Depuis plus d'un siècle, le monde arabe semble condamné à vivre dans un cycle permanent de destruction, de conflits et de reconstruction inachevée. Pourtant, au-delà des ruines, une question essentielle demeure : combien de temps encore le monde regardera-t-il cette région uniquement au travers du prisme de la guerre ?
Un coût humain et économique insoutenable
À chaque missile qui tombe, le même calcul s'impose. Combien d'universités, d'hôpitaux, de logements ou de musées pourraient être construits avec les sommes englouties quotidiennement dans les conflits ? Combien de destins pourraient basculer autrement ? Il est temps de comprendre qu'un monde détruit n'est jamais un monde plus sûr. C'est au contraire un monde qui n'a plus rien à perdre. Lorsqu'une société perd toute perspective, elle devient un territoire sans horizon. Et un territoire sans horizon finit toujours par devenir instable et dangereux, pour lui-même comme pour ceux qui l'entourent.
Un tournant décisif en Syrie
Il y a près d'un an, le destin du peuple syrien a pris un tournant décisif.

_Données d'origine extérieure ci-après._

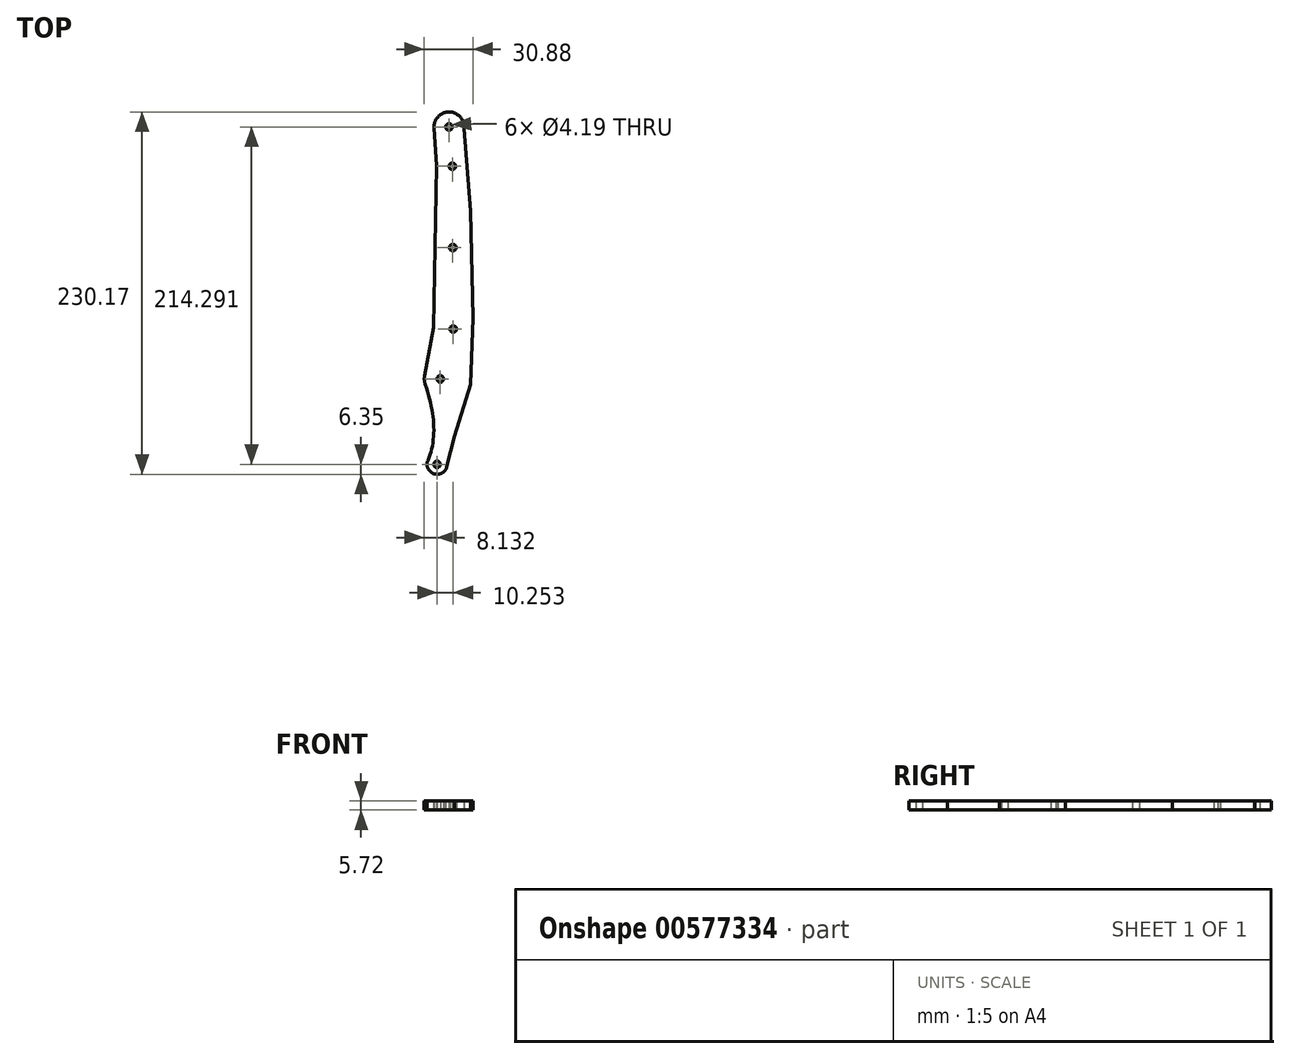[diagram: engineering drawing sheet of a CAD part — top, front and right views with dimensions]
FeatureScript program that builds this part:
annotation { "Feature Type Name" : "Feature", "Feature Type Description" : "" }
export const myFeature = defineFeature(function(context is Context, id is Id, definition is map)
    precondition{}
    {
        {
            var Q0;
            Q0=qCreatedBy(makeId("Top.planeOp"),FACE);
            var sketch = newSketch(context, id + "F0", { "sketchPlane" : qUnion([Q0])});
            skCircle(sketch, "E0", {"center": v(0.13, 105.56) * mm, "radius": 2.1 * mm});
            skCircle(sketch, "E1", {"center": v(2.25, 80.6) * mm, "radius": 2.1 * mm});
            skCircle(sketch, "E2", {"center": v(2.53, 28.93) * mm, "radius": 2.1 * mm});
            skCircle(sketch, "E3", {"center": v(2.8, -22.8) * mm, "radius": 2.1 * mm});
            skCircle(sketch, "E4", {"center": v(-5.43, -54.48) * mm, "radius": 2.1 * mm});
            skCircle(sketch, "E5", {"center": v(-7.46, -108.73) * mm, "radius": 2.1 * mm});
            skArc(sketch, "E6", {"start": v(-13.29, -106.2) * mm, "mid": v(-9.52, -114.74) * mm, "end": v(-1.31, -110.32) * mm});
            skArc(sketch, "E7", {"start": v(-15.42, -52.65) * mm, "mid": v(-15.56, -55.23) * mm, "end": v(-15.04, -57.76) * mm});
            skArc(sketch, "E8", {"start": v(9.6, 104.53) * mm, "mid": v(0.33, 115.08) * mm, "end": v(-9.37, 104.92) * mm});
            skLineSegment(sketch, "E9", {"start": v(13.69, -57.91) * mm, "end": v(3.76, -90.7) * mm});
            skLineSegment(sketch, "E10", {"start": v(3.76, -90.7) * mm, "end": v(-1.31, -110.32) * mm});
            skFitSpline(sketch, "E11", {"points": [v(-15.04, -57.76) * mm, v(-13.29, -106.2) * mm], "startDerivative": vector(19, -55.64) * mm, "endDerivative": vector(-17.47, -40.39) * mm});
            skLineSegment(sketch, "E12", {"start": v(-9.37, 104.92) * mm, "end": v(-7.77, 81.1) * mm});
            skLineSegment(sketch, "E13", {"start": v(-7.77, 81.1) * mm, "end": v(-9.78, -21.75) * mm});
            skLineSegment(sketch, "E14", {"start": v(-9.78, -21.75) * mm, "end": v(-15.42, -52.65) * mm});
            skLineSegment(sketch, "E15", {"start": v(9.6, 104.53) * mm, "end": v(13.8, 52.09) * mm});
            skLineSegment(sketch, "E16", {"start": v(13.8, 52.09) * mm, "end": v(15.29, -15.74) * mm});
            skLineSegment(sketch, "E17", {"start": v(15.29, -15.74) * mm, "end": v(13.69, -57.91) * mm});
            skSolve(sketch);
        }
        {
            var Q0;
            Q0 = qSketchRegion(id + "F0", true);
            extrude(context, id + "F1", {"entities" : qUnion([Q0]), "endBound" : BoundingType.SYMMETRIC, "depth" : 5.7 * mm, "offsetDistance" : 25.4 * mm});
        }
    });
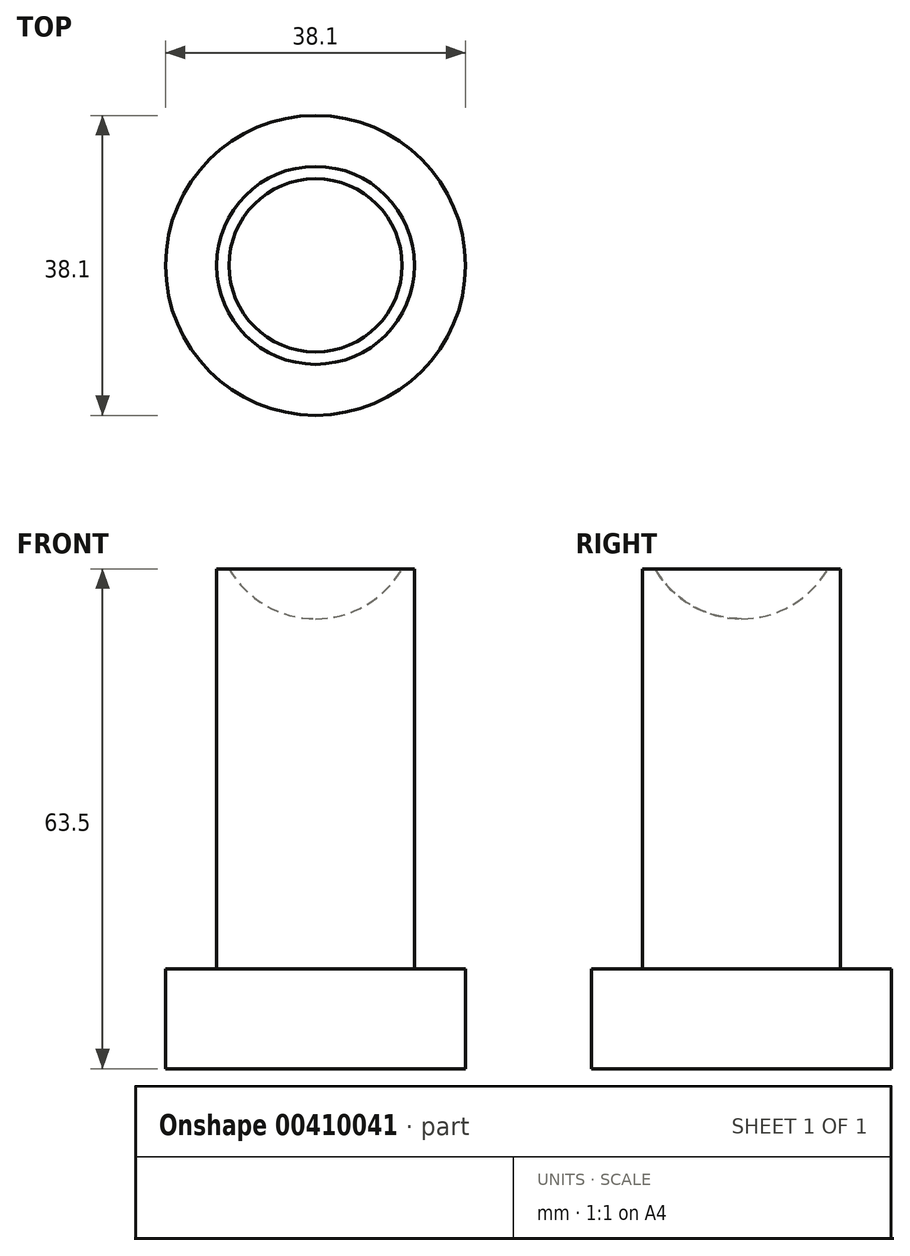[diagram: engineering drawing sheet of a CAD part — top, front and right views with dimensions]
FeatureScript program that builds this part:
annotation { "Feature Type Name" : "Feature", "Feature Type Description" : "" }
export const myFeature = defineFeature(function(context is Context, id is Id, definition is map)
    precondition{}
    {
        {
            var Q0;
            Q0=qCreatedBy(makeId("Top.planeOp"),FACE);
            var sketch = newSketch(context, id + "F0", { "sketchPlane" : qUnion([Q0])});
            skCircle(sketch, "E0", {"center": v(0, 0) * mm, "radius": 19.05 * mm});
            skSolve(sketch);
        }
        {
            var Q0;
            Q0 = qSketchRegion(id + "F0", true);
            extrude(context, id + "F1", {"entities" : qUnion([Q0]), "depth" : 12.7 * mm});
        }
        {
            var Q0;
            Q0=makeQuery(id+"F1.opExtrude","CAP_FACE",FACE,{"disambiguationData":[OSD([sQuery(id+"F0.wireOp",EDGE,"E0")])],"isStart":false});
            var sketch = newSketch(context, id + "F2", { "sketchPlane" : qUnion([Q0])});
            skCircle(sketch, "E1", {"center": v(0, 0) * mm, "radius": 12.57 * mm});
            skSolve(sketch);
        }
        {
            var Q0;
            Q0 = qSketchRegion(id + "F2", true);
            extrude(context, id + "F3", {"entities" : qUnion([Q0]), "operationType" : NewBodyOperationType.ADD, "depth" : 50.8 * mm});
        }
        {
            var Q0;
            Q0=qCreatedBy(makeId("Right.planeOp"),FACE);
            var sketch = newSketch(context, id + "F4", { "sketchPlane" : qUnion([Q0])});
            skArc(sketch, "E2", {"start": v(0, 57.15) * mm, "mid": v(7.05, 59.29) * mm, "end": v(11.73, 64.98) * mm});
            skLineSegment(sketch, "E3", {"start": v(0, 57.15) * mm, "end": v(0, 64.98) * mm});
            skLineSegment(sketch, "E4", {"start": v(0, 64.98) * mm, "end": v(11.73, 64.98) * mm});
            skSolve(sketch);
        }
        {
            var Q0;
            Q0=makeQuery(id+"F4.imprint","IMPRINT",FACE,{"disambiguationData":[TD([[makeQuery(id+"F4.imprint","IMPRINT",EDGE,{"derivedFrom":sQuery(id+"F4.wireOp",EDGE,"E2")}),1.0]])]});
            var Q1;
            Q1=sQuery(id+"F4.wireOp",EDGE,"E3");
            revolve(context, id + "F5", {"operationType" : NewBodyOperationType.REMOVE, "entities" : qUnion([Q0]), "axis" : qUnion([Q1]), "revolveType" : RevolveType.FULL, "oppositeDirection" : true});
        }
    });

Pour la première fois depuis plus de cinquante ans, la possibilité de construire semble enfin envisageable. Cela passera par l'éducation, la culture, le logement, les infrastructures, et par la possibilité donnée à toute une jeunesse de se projeter dans autre chose que la survie. Car c'est bien de cela qu'il s'agit : non pas reconstruire. Le mot est trompeur, il suggère un retour à l'avant qui n'aura pas lieu et ne devrait pas avoir lieu. Mais construire, bâtir ce que l'on veut devenir, et non restaurer ce que la guerre a défait.
La construction de la Syrie ne peut être pensée comme une simple aide humanitaire. Elle doit devenir un véritable projet, porté collectivement et inscrit dans le temps long. Les pays arabes, les États du Golfe, la diaspora, l'Europe et la France ont un rôle essentiel à jouer dans ce sursaut. Celui de la Syrie, mais aussi, au-delà, celui du monde arabe dans son ensemble. Ce projet repose sur des principes fondamentaux : la mémoire, la justice et le temps long. Il ne s'agit pas seulement de construire des bâtiments à Damas, à Alep, à Homs ou à Lattaquié. Il s'agit de reconstruire une société capable de retrouver une stabilité durable, de redonner une dignité à des millions de personnes qui en ont été privées, de réinstaller l'idée même d'avenir dans un pays qui en a été brutalement dépossédé.
Le rôle de la France
La France, plus que toute autre nation européenne, dispose d'une légitimité historique, linguistique et culturelle et doit prendre sa part de responsabilité pour accompagner ce renouveau. Depuis des générations, elle entretient avec la Syrie et le monde arabe des liens qui vont bien au-delà des intérêts commerciaux ou géopolitiques. Ces liens sont une ressource rare. Encore faut-il avoir le courage et la lucidité de s'en saisir pleinement, et d'y consacrer une ambition à la hauteur de l'enjeu.
Un idéal de progrès humaniste
En accompagnant le renouveau syrien, la France peut faire bien davantage que défendre ses intérêts : elle peut renouer avec un idéal de progrès humaniste qui constitue le meilleur de son identité. Elle peut démontrer qu'une puissance peut exercer une influence décisive non par la seule force, mais par la qualité de son engagement, la cohérence de ses valeurs et la profondeur de ses liens humains. En se positionnant comme partenaire de la reconstruction syrienne, elle aurait l'occasion de devenir un modèle pour l'ensemble des nations engagées dans des processus similaires, et de défendre une certaine vision du progrès et de l'avenir.
L'architecture ne vient jamais seule. Elle transporte avec elle une vision du monde, une culture, une manière de vivre ensemble. Ce qui se construira en Syrie dans les années qui viennent dira quelque chose de fondamental sur le monde que nous choisissons de bâtir. La France a une voix dans ce débat. Elle aurait tort de la garder pour elle.